Saturday afternoon already. Last night we enjoyed Nigella's maple chicken where you marinade it in apple juice, maple syrup and various other goodies including lots of garlic before baking it in the oven and then devouring the stickily adorable results. The recipe suggests also using ribs and we've often done those too as a mix with chicken. Everyone who's ever eaten it has loved it, usually resorting to animal greed and spectacular displays of Henry VIII style gnawing and hurling of animal bones. Sometimes it's good to let out your inner Tudor tyrant. Nominally healthy green salad served with, then downhill all the way health wise with a delicious pudding of golden syrup roly poly pudding served with double cream (again a Nigella recipe). Devoured contentedly then a happy evening spent watching "A River Runs Through It", one of my favourite films. Robert Redford as director has actually made two corkers - this and "Ordinary People" which I think is genius too.
River features a very young Brad Pitt - the story is wonderful, the scenery is gorgeous and every time I watch it I swear to visit Montana. Robert Redford provides the unseen narration, and as usual I am in floods of tears by the end. Interestingly my opinion of the film has shifted with successive watchings. Brenda Blethyn as the mother of the family is magnificent. For years I never really liked Brad Pitt's performance, finding it just too light. Watching it last night though, although it was flawed, I think he did capture the essential nature of the character, while the other brother,the narrator, just seemed so lumpy by comparison. The biggest change has been my view of the father's character - with each viewing I warm to him more, and like the underplaying. I think that's often a mark of a good film (or a book or play actually) that you can get different things out of it at different times.

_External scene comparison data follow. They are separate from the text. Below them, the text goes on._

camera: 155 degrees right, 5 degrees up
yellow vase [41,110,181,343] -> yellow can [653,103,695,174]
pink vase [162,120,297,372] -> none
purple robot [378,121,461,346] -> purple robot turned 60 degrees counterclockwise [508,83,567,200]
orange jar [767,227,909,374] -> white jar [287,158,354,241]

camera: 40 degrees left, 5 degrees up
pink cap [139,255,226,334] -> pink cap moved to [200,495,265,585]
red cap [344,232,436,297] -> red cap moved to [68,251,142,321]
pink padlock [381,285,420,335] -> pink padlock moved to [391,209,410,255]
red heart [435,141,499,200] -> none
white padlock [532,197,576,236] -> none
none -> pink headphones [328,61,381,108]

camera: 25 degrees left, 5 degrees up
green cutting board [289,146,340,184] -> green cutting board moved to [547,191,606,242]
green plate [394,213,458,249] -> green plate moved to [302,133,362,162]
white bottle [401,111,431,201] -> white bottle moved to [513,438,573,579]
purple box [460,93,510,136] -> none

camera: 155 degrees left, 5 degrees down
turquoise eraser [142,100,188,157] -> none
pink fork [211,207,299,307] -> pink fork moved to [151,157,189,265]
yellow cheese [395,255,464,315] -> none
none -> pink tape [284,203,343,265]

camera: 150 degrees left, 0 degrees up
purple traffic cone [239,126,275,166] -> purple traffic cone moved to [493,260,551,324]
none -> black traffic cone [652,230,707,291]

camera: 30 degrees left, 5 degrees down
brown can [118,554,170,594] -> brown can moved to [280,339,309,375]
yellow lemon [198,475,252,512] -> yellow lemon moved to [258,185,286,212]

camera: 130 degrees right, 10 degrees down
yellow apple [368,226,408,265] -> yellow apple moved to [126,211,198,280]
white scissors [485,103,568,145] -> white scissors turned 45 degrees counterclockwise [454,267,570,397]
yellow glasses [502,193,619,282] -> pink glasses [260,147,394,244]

Earlier in the week, I caught up with Nosferatu the Vampyre, the version made by Werner Herzog, not the original Expressionist version, although of course Herzog pays tribute to the original with many similar shots. As a teenager watching it, I fell madly in love with Klaus Kinski and still find him curiously attractive in the film, in a bruised and wounded way. Far from being an all powerful vamp, as we are now used to seeing in so many productions, he seems old and hunched and strangely vulnerable in many ways. I do also think that he has a gloriously sexy voice - that gorgeous broken accent as he says "Listen to the children of the night make their music" while the wolves howl. Ah, bliss. How I long for a push-up nightie and a four poster at moments like that. Isabelle Adjani's performance hasn't stood up quite so well. She's still astonishingly beautiful but because English is not her language, she seems curiously wooden while speaking. Fortunately she is more than able to earn her keep simply drifting around in gorgeous lacy dresses, looking pre-Raphaelite and scared.
Today we went for a walk with the woofs from Erwood, a small village near Builth on the Wye. Had a slightly sticky start by taking a wrong side path leading to a mudfest and a sticky moment on a stile (most undignified) but generally good. Magnificent views of the river, snowy hills, eccentric fishing huts and grazing sheep. Happy greyhounds and happy people. Returned home to homemade bread bacon sandwiches and a snuggle on the sofa with the paper. Just had a shower and am now pottering about as it starts to get dark. Just been accosted by a greyhound requesting a cuddle so am happy to oblige.